[START The records]

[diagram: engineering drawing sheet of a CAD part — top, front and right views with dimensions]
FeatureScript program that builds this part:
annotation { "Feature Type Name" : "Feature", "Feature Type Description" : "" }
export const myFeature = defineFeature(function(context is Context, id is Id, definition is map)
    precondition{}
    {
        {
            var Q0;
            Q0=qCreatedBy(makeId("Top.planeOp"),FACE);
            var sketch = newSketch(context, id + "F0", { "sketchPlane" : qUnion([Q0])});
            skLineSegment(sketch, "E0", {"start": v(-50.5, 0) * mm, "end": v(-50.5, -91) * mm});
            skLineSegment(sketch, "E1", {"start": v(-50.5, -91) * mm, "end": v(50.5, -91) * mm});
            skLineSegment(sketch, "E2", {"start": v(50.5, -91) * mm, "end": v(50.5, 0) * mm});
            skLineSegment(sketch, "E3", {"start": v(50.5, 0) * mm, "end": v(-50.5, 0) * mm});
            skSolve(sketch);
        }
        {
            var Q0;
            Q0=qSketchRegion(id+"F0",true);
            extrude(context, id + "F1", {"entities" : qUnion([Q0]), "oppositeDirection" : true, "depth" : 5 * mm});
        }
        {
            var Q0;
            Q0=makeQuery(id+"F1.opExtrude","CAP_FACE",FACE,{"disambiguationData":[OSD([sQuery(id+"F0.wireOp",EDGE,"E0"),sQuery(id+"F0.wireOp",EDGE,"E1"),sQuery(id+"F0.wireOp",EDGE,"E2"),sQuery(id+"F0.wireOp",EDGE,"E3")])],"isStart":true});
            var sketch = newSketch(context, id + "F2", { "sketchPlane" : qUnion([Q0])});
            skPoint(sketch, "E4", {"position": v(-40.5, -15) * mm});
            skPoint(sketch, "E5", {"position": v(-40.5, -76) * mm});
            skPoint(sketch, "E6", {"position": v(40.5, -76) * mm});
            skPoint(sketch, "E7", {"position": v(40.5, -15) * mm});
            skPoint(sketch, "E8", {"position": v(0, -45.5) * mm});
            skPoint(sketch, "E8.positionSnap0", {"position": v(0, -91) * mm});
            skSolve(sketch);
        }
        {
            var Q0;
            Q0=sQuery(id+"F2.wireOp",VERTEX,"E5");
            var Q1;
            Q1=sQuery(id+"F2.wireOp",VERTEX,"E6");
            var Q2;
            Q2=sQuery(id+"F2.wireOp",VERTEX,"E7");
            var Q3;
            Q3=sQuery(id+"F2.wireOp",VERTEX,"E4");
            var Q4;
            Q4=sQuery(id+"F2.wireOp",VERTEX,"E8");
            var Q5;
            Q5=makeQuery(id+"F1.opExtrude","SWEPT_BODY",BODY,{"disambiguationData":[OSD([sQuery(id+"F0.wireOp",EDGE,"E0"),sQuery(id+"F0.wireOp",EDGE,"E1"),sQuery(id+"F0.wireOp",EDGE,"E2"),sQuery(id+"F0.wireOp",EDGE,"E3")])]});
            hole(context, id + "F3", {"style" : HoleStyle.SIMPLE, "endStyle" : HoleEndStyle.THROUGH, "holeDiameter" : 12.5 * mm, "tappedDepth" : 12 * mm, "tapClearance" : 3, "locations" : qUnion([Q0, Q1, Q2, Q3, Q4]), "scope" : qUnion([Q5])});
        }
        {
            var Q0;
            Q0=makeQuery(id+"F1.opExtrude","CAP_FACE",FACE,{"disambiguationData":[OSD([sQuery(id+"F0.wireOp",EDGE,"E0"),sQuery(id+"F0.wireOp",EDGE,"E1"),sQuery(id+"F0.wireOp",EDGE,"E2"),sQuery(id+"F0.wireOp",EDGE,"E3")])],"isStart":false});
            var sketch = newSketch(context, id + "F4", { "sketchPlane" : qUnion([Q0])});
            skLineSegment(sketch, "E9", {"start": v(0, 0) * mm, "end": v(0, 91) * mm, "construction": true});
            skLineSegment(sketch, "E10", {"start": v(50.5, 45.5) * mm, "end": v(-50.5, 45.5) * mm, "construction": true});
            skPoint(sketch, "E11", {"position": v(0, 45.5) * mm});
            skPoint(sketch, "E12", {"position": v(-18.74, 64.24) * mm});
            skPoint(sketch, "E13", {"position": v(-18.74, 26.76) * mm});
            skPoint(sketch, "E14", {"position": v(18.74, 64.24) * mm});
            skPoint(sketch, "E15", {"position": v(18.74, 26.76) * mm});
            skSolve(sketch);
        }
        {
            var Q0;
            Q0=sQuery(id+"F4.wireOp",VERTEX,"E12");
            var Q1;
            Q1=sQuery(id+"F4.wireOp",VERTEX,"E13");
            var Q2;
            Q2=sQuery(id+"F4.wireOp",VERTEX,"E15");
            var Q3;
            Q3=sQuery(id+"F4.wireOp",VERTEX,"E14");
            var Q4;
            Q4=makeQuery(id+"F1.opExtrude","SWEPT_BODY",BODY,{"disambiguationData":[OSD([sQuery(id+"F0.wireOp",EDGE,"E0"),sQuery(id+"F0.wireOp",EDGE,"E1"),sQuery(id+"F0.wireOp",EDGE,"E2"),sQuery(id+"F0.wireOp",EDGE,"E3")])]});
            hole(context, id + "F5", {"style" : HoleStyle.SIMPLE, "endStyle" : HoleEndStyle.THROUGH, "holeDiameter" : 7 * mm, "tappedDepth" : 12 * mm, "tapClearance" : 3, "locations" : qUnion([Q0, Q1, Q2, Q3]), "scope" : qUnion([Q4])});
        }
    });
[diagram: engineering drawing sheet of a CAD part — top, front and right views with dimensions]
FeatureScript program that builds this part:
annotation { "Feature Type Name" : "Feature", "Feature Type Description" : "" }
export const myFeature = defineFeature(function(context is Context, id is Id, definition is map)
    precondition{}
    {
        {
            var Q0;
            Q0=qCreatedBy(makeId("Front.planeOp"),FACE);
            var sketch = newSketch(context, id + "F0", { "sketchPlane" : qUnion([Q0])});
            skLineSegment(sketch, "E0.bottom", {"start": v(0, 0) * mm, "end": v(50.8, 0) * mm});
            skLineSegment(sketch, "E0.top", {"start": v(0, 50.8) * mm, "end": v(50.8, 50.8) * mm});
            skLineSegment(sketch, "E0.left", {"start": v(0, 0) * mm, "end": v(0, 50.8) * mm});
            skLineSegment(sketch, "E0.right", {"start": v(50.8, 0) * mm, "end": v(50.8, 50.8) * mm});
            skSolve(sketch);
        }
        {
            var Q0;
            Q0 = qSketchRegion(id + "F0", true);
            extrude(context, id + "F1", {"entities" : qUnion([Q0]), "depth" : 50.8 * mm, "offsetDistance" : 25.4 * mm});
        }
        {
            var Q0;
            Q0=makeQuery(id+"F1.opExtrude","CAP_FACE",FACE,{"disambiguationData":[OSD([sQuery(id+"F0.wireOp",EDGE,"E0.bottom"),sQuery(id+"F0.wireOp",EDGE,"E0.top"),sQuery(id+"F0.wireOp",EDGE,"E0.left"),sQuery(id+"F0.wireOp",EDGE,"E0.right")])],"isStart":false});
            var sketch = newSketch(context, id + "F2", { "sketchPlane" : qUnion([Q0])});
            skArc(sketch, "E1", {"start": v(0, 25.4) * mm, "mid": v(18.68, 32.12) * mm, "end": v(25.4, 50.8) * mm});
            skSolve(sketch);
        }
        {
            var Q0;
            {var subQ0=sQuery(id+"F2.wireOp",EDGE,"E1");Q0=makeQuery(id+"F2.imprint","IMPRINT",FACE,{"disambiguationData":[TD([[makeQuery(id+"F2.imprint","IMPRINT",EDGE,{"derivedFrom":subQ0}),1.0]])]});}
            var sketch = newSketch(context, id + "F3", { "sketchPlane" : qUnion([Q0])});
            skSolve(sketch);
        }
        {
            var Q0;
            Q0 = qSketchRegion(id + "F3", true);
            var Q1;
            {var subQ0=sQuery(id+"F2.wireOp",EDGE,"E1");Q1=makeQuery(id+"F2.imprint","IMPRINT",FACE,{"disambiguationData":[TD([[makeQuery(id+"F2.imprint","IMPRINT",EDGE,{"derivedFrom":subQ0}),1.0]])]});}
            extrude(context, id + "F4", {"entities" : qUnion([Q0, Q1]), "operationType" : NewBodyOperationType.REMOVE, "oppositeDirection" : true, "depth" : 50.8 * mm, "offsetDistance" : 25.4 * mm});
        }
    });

[END The records]

* Written exercise
Update the data from its start through the line that contains "v(40.5, -15) *", replacing "mm" with "cm" and leaving everything else unchanged.

* Written response
[diagram: engineering drawing sheet of a CAD part — top, front and right views with dimensions]
FeatureScript program that builds this part:
annotation { "Feature Type Name" : "Feature", "Feature Type Description" : "" }
export const myFeature = defineFeature(function(context is Context, id is Id, definition is map)
    precondition{}
    {
        {
            var Q0;
            Q0=qCreatedBy(makeId("Top.planeOp"),FACE);
            var sketch = newSketch(context, id + "F0", { "sketchPlane" : qUnion([Q0])});
            skLineSegment(sketch, "E0", {"start": v(-50.5, 0) * cm, "end": v(-50.5, -91) * cm});
            skLineSegment(sketch, "E1", {"start": v(-50.5, -91) * cm, "end": v(50.5, -91) * cm});
            skLineSegment(sketch, "E2", {"start": v(50.5, -91) * cm, "end": v(50.5, 0) * cm});
            skLineSegment(sketch, "E3", {"start": v(50.5, 0) * cm, "end": v(-50.5, 0) * cm});
            skSolve(sketch);
        }
        {
            var Q0;
            Q0=qSketchRegion(id+"F0",true);
            extrude(context, id + "F1", {"entities" : qUnion([Q0]), "oppositeDirection" : true, "depth" : 5 * cm});
        }
        {
            var Q0;
            Q0=makeQuery(id+"F1.opExtrude","CAP_FACE",FACE,{"disambiguationData":[OSD([sQuery(id+"F0.wireOp",EDGE,"E0"),sQuery(id+"F0.wireOp",EDGE,"E1"),sQuery(id+"F0.wireOp",EDGE,"E2"),sQuery(id+"F0.wireOp",EDGE,"E3")])],"isStart":true});
            var sketch = newSketch(context, id + "F2", { "sketchPlane" : qUnion([Q0])});
            skPoint(sketch, "E4", {"position": v(-40.5, -15) * cm});
            skPoint(sketch, "E5", {"position": v(-40.5, -76) * cm});
            skPoint(sketch, "E6", {"position": v(40.5, -76) * cm});
            skPoint(sketch, "E7", {"position": v(40.5, -15) * cm});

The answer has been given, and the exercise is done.